The Plight of Jews in Pakistan

April 10, 2017

There are occasions when a simple act provides tremendous clarity about a much larger situation. Such an event took place last week in Pakistan, a country of approximately 200 million that has had a history of religious freedom violations.

According to our State Department, “[t]he [Pakistani] constitution establishes Islam as the state religion, and requires all provisions of the law to be consistent with Islam.” In fact, the constitution establishes a “Federal Shariat Court” whose Muslim judges “examine and decide whether any law or provision is ‘repugnant to the injunctions of Islam.’” Additionally, Pakistan has draconian “blasphemy” laws that are used to persecute Christians and other religious minorities on fabricated charges. Such laws obviously make free discussion of religious thought about Islam virtually impossible.

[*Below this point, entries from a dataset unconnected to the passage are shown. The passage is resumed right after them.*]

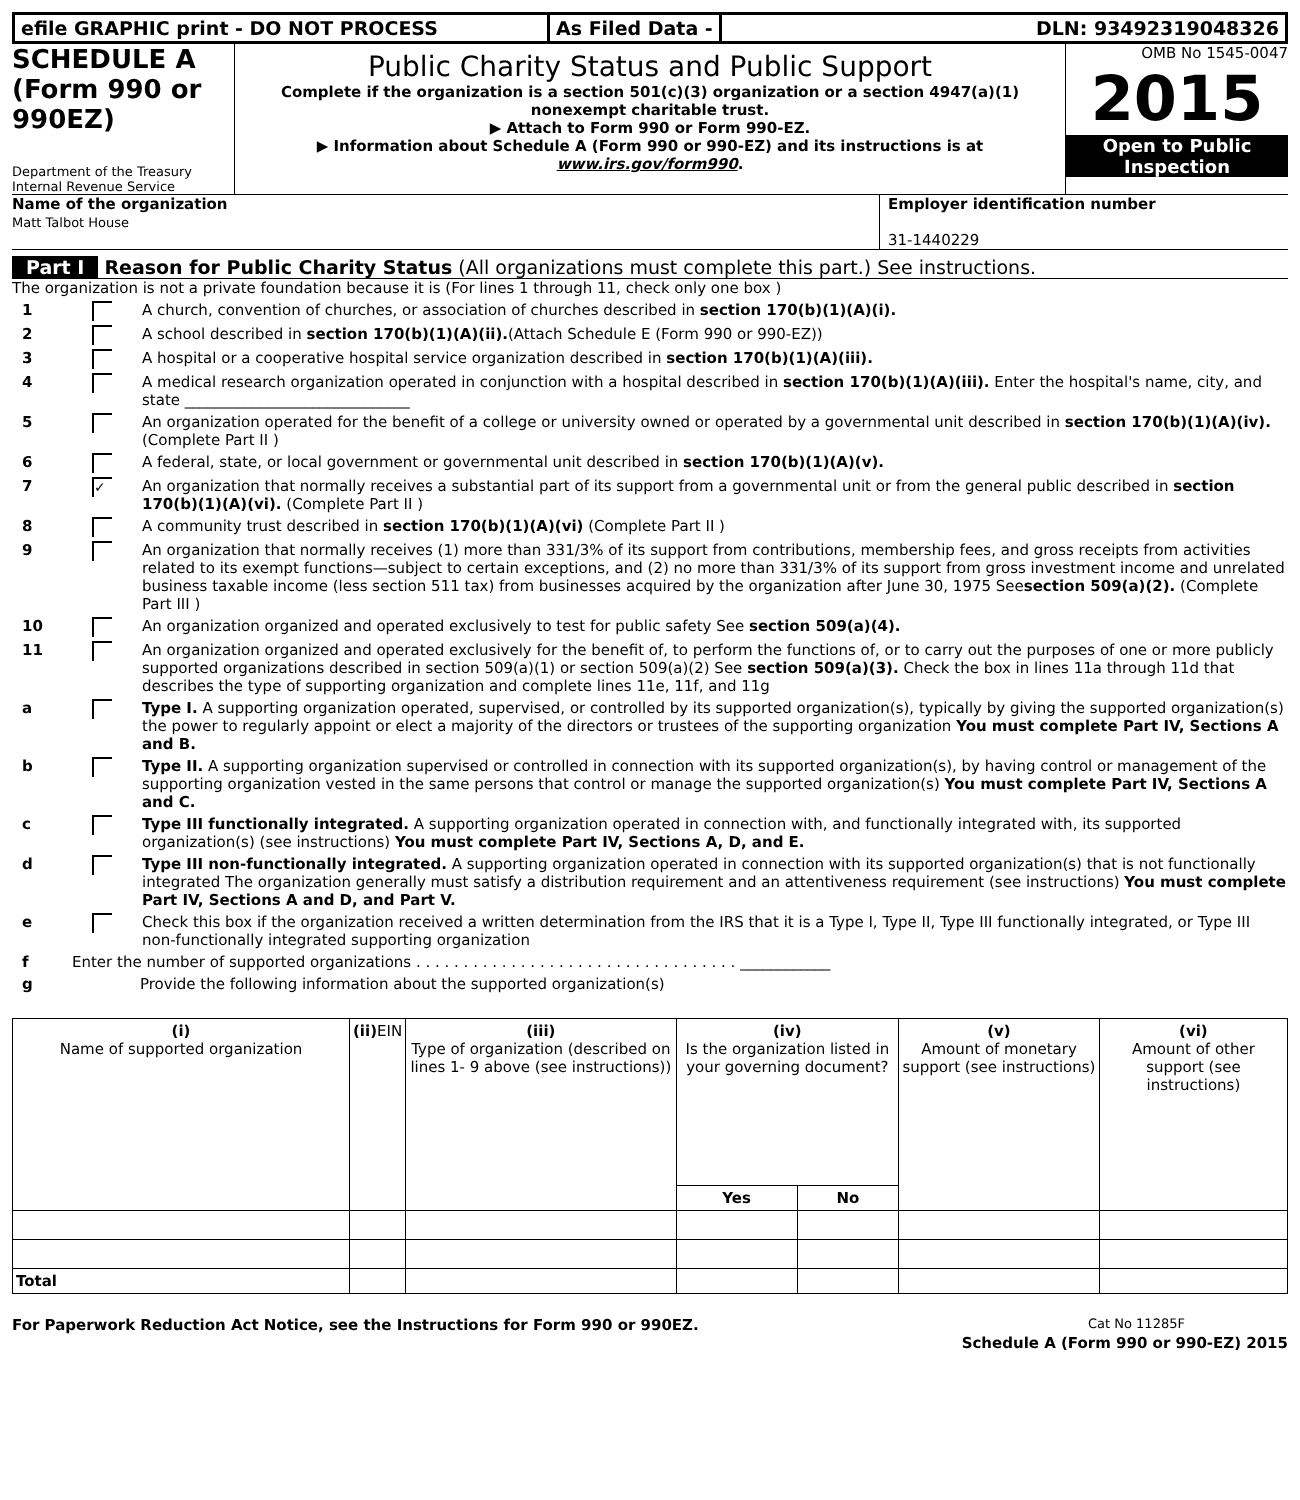efile GRAPHIC print - DO NOT PROCESS As Filed Data - DLN: 93492319048326
SCHEDULE A
(Form 990 or 990EZ)
Department of the Treasury
Internal Revenue Service
Public Charity Status and Public Support
Complete if the organization is a section 501(c)(3) organization or a section 4947(a)(1) nonexempt charitable trust.
▶ Attach to Form 990 or Form 990-EZ.
▶ Information about Schedule A (Form 990 or 990-EZ) and its instructions is at www.irs.gov/form990.
OMB No 1545-0047
2015
Open to Public
Inspection
Name of the organization
Matt Talbot House
Employer identification number
31-1440229
Part I Reason for Public Charity Status (All organizations must complete this part.) See instructions.
The organization is not a private foundation because it is (For lines 1 through 11, check only one box )
1 A church, convention of churches, or association of churches described in section 170(b)(1)(A)(i).
2 A school described in section 170(b)(1)(A)(ii).(Attach Schedule E (Form 990 or 990-EZ))
3 A hospital or a cooperative hospital service organization described in section 170(b)(1)(A)(iii).
4 A medical research organization operated in conjunction with a hospital described in section 170(b)(1)(A)(iii). Enter the hospital's name, city, and state ______________________________
5 An organization operated for the benefit of a college or university owned or operated by a governmental unit described in section 170(b)(1)(A)(iv). (Complete Part II )
6 A federal, state, or local government or governmental unit described in section 170(b)(1)(A)(v).
7 ✓ An organization that normally receives a substantial part of its support from a governmental unit or from the general public described in section 170(b)(1)(A)(vi). (Complete Part II )
8 A community trust described in section 170(b)(1)(A)(vi) (Complete Part II )
9 An organization that normally receives (1) more than 331/3% of its support from contributions, membership fees, and gross receipts from activities related to its exempt functions—subject to certain exceptions, and (2) no more than 331/3% of its support from gross investment income and unrelated business taxable income (less section 511 tax) from businesses acquired by the organization after June 30, 1975 Seesection 509(a)(2). (Complete Part III )
10 An organization organized and operated exclusively to test for public safety See section 509(a)(4).
11 An organization organized and operated exclusively for the benefit of, to perform the functions of, or to carry out the purposes of one or more publicly supported organizations described in section 509(a)(1) or section 509(a)(2) See section 509(a)(3). Check the box in lines 11a through 11d that describes the type of supporting organization and complete lines 11e, 11f, and 11g
a Type I. A supporting organization operated, supervised, or controlled by its supported organization(s), typically by giving the supported organization(s) the power to regularly appoint or elect a majority of the directors or trustees of the supporting organization You must complete Part IV, Sections A and B.
b Type II. A supporting organization supervised or controlled in connection with its supported organization(s), by having control or management of the supporting organization vested in the same persons that control or manage the supported organization(s) You must complete Part IV, Sections A and C.
c Type III functionally integrated. A supporting organization operated in connection with, and functionally integrated with, its supported organization(s) (see instructions) You must complete Part IV, Sections A, D, and E.
d Type III non-functionally integrated. A supporting organization operated in connection with its supported organization(s) that is not functionally integrated The organization generally must satisfy a distribution requirement and an attentiveness requirement (see instructions) You must complete Part IV, Sections A and D, and Part V.
e Check this box if the organization received a written determination from the IRS that it is a Type I, Type II, Type III functionally integrated, or Type III non-functionally integrated supporting organization
f Enter the number of supported organizations . . . . . . . . . . . . . . . . . . . . . . . . . . . . . . . . . . ____________
g Provide the following information about the supported organization(s)
| (i) Name of supported organization | (ii) EIN | (iii) Type of organization (described on lines 1- 9 above (see instructions)) | (iv) Is the organization listed in your governing document? | | (v) Amount of monetary support (see instructions) | (vi) Amount of other support (see instructions) |
| --- | --- | --- | --- | --- | --- | --- |
| | | | Yes | No | | |
| Total | | | | | | |
For Paperwork Reduction Act Notice, see the Instructions for Form 990 or 990EZ. Cat No 11285F
Schedule A (Form 990 or 990-EZ) 2015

Ninety-five percent of Pakistan is Muslim (70 percent Sunni, 25 percent Shia). The remaining five percent is made up of Hindus, Christians, Parsis / Zoroastrians, Bahais, Ahmadi Muslims, Sikhs, Buddhists, Kalasha, Kihals, and Jains. Apparently, there are too few Jews to note statistically. Citizens of Pakistan must register their religious affiliation with the government.

According to a recent report in the Jerusalem Post, a 29-year-old Pakistani man named Fischel Benkald was informed last week that as he had requested, “the religious status in his National Database and Registration Authority profile [would] be changed from Muslim to Jew…” Mr. Benkald is the first Pakistani citizen to be permitted to change his religious status from Muslim to Jew since the 1980s.

Benkald’s birth name was Faisal, and he was raised in Karachi by a Jewish mother and a Muslim father. He was also allowed to assume a Yiddish first name, “Fischel.” The change in religious affiliation was requested three years ago, and might very well have been denied without intervention from forces outside Pakistan. Wilson Chowdry, the chairman of the British Pakistani Christian Association, plead Benkald’s case with the Pakistani High Commission in London (i.e., the Pakistani embassy to the United Kingdom in London).

The national identity card is critical to all aspects of life for Pakistanis seeking to interact with their government. According to the Post, it “contains one’s name, date of birth, photo, a thumbprint and religion.”

The lack of religious freedom for anyone but Muslims is extreme in Pakistan. Christians are persecuted, but Jews historically received even worse treatment. Anti-Semitism caused Jews to flee the nation after the Israeli War for Independence and that nation’s founding in 1948. It is believed that there were over a thousand Jews in Karachi seventy years ago. Now there are virtually none. Mr. Chowdry told the Post that “hundreds of Jews are now living secretly in Pakistan.”

Apparently, Mr. Benkald did not assert in his application that an outright religious conversion from Islam had taken place. In effect, he claimed that he was in a distinct, exceptional category: “Benkald argue[d] that he never left Islam because he was born to a Jewish mother and therefore ha[d] always been Jewish.” This is true as Jews would define the matter. For whatever reason, the authorities approved his application, but his troubles are far from over.

The Post noted a Fox News story that said “a 2010 Pew survey found that 76 percent of Pakistanis advocate the death penalty for leaving Islam.” Hopefully, he will be left in peace or somehow be able to seek refuge in Israel. That said, a country in which religious conversion holds a significant probability of death or injury is not a country that allows any appreciable religious liberty regardless of any constitutional rhetoric to the contrary.

In any case, one has to greatly admire Mr. Benkald’s amazing bravery while praying for his safety. Western nations who cherish religious freedom, as well as Israel, should keep an eye out for him and his family.